Renal Replacement Therapy, Death Examined in CKD Patients Post TAVR in NCDR Study

Patients with chronic kidney disease (CKD) who undergo transcatheter aortic valve replacement (TAVR) have a relatively low risk of needing renal replacement therapy (RRT) or dying after the procedure. Results from a study published Oct. 16 in JACC: Cardiovascular Interventions suggest physicians will be able to make more informed decisions about recommending TAVR as an option for patients with CKD.

James W. Hansen, DO, et al., used the STS/ACC TVT Registry to gather data on 44,778 patients who underwent TAVR between November 2011 and September 2015 and were not on RRT at the start of the study. They examined the association between pre-procedure glomerular filtration rate (GFR) and rates of mortality, new RRT and/or a combination of both, from 30 days to one year post TAVR. Researchers classified patients by CKD stage at the time of the procedure. Fifty-one percent had stage 1/2 CKD, 43 percent had stage 3 CKD, 5 percent had stage 4 and only 0.46 percent had stage 5 CKD. The median patient age was 82 years.

The results show pre-procedural GFR to be associated with both mortality and new RRT in both the adjusted and unadjusted analysis. Patients who were in the later stages of CKD were found to have an increased risk of mortality and/or RRT.

“While patients with more severe chronic kidney disease do have a higher rate of both death and dialysis at 30 days and one year, we’re encouraged that the absolute rate of new dialysis is relatively low in stage 3 patients,” states Hansen. Among patients with stage 3 CKD, only 2.2 percent had new RRT within 30 days of TAVR, whereas 3.5 percent had new RRT at one year. In comparison, less than 1 percent of those with stage 1/2 CKD started RRT after 30 days; results showed a slight increase to 1.2 percent of the subgroup population at one year.

Patients with stage 4/5 CKD had a higher risk of both RRT and death. One-third of stage 4 patients died within a year, with nearly 15 percent requiring RRT. An increase in mortality was not seen in patients with stage 5 CKD; however, more than one-third required RRT after 30 days, increasing to two-thirds at one year.

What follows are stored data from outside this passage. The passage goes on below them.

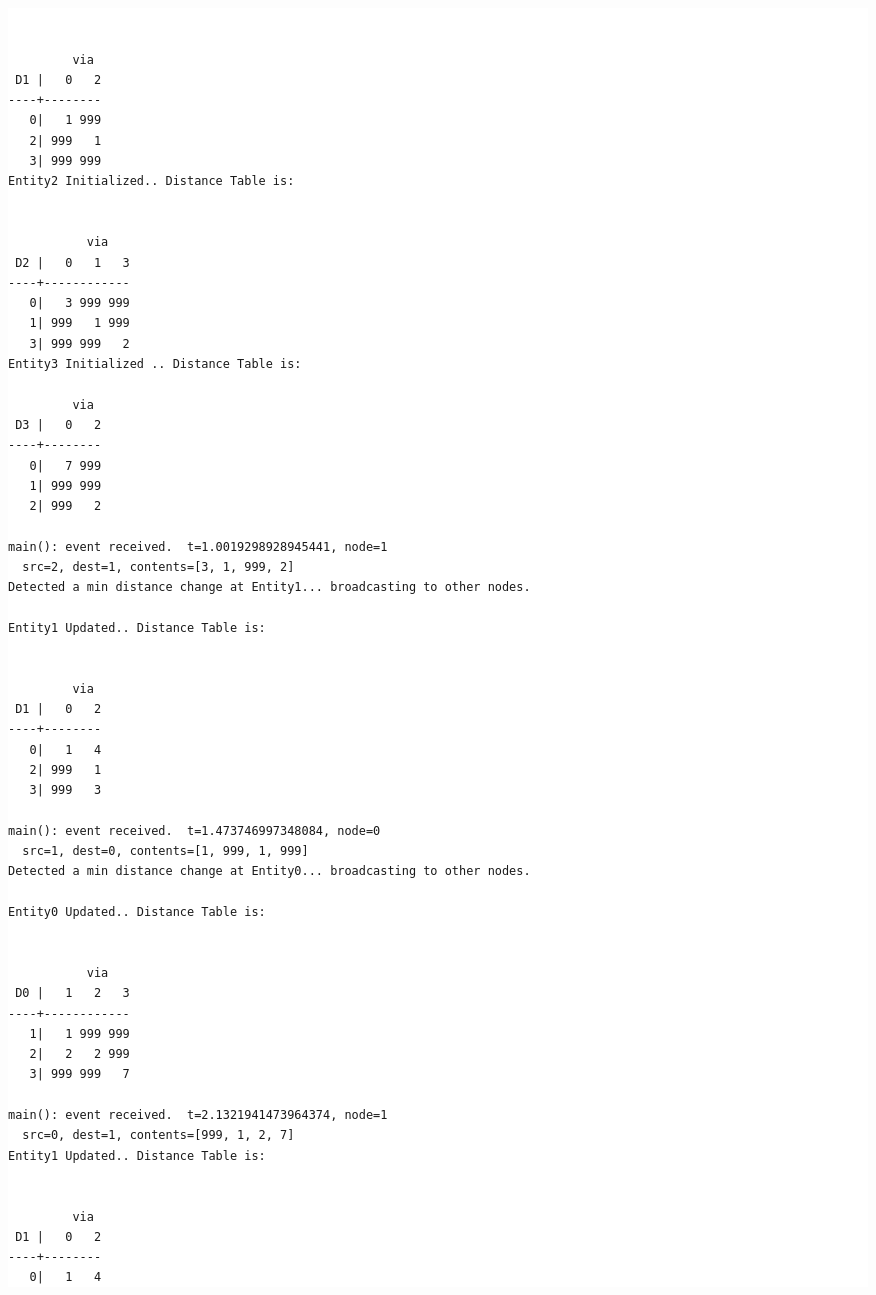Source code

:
 ```


         via
 D1 |   0   2
----+--------
   0|   1 999
   2| 999   1
   3| 999 999
Entity2 Initialized.. Distance Table is:


           via
 D2 |   0   1   3
----+------------
   0|   3 999 999
   1| 999   1 999
   3| 999 999   2
Entity3 Initialized .. Distance Table is:

         via
 D3 |   0   2
----+--------
   0|   7 999
   1| 999 999
   2| 999   2

main(): event received.  t=1.0019298928945441, node=1
  src=2, dest=1, contents=[3, 1, 999, 2]
Detected a min distance change at Entity1... broadcasting to other nodes.

Entity1 Updated.. Distance Table is:


         via
 D1 |   0   2
----+--------
   0|   1   4
   2| 999   1
   3| 999   3

main(): event received.  t=1.473746997348084, node=0
  src=1, dest=0, contents=[1, 999, 1, 999]
Detected a min distance change at Entity0... broadcasting to other nodes.

Entity0 Updated.. Distance Table is:


           via
 D0 |   1   2   3
----+------------
   1|   1 999 999
   2|   2   2 999
   3| 999 999   7

main(): event received.  t=2.1321941473964374, node=1
  src=0, dest=1, contents=[999, 1, 2, 7]
Entity1 Updated.. Distance Table is:


         via
 D1 |   0   2
----+--------
   0|   1   4
```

Looking ahead, the study authors suggest future studies to evaluate specific risk factors for new RRT and determine whether the relationship between the incremental GFR increase and outcome is a marker of risk or a potential target of therapy, which could be used to reduce the hazard of renal failure and need for post-procedure RRT.

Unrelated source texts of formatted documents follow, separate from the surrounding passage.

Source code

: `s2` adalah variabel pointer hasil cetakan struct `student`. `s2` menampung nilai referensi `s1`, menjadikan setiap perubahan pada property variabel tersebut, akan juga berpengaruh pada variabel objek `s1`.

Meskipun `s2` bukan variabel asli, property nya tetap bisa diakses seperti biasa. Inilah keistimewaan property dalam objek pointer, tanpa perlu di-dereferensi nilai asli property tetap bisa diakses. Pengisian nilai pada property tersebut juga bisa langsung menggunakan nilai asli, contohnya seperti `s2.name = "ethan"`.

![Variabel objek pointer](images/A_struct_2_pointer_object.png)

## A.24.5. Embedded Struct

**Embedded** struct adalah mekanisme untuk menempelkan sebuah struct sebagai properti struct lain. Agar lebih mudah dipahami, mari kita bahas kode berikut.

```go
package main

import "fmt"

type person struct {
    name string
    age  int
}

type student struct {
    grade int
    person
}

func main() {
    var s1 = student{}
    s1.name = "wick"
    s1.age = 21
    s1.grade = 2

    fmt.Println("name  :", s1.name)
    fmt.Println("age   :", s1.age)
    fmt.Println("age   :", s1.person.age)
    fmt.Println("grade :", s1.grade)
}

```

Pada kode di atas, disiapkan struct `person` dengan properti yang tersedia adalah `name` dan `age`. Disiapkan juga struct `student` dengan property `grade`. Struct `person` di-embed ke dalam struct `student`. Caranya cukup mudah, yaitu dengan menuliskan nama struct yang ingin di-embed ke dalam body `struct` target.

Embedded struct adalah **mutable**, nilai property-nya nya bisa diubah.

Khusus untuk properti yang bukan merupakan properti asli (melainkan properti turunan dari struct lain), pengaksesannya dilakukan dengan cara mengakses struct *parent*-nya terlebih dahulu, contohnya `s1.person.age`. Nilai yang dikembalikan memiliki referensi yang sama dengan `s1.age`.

In an accompanying editorial comment, Israel M. Barbash, MD, and Amit Segev, MD, FACC, agree the findings provide a reassuring message and are in agreement with another recently published study looking at TAVR patients in the U.K. They highlight that the present study “provides the physician invaluable information by identifying a small subgroup with an extremely high risk of RRT or death.” In fact, “it should be emphasized that this high risk group represents a small minority of the entire TAVR population, less than 6 percent of the patients.”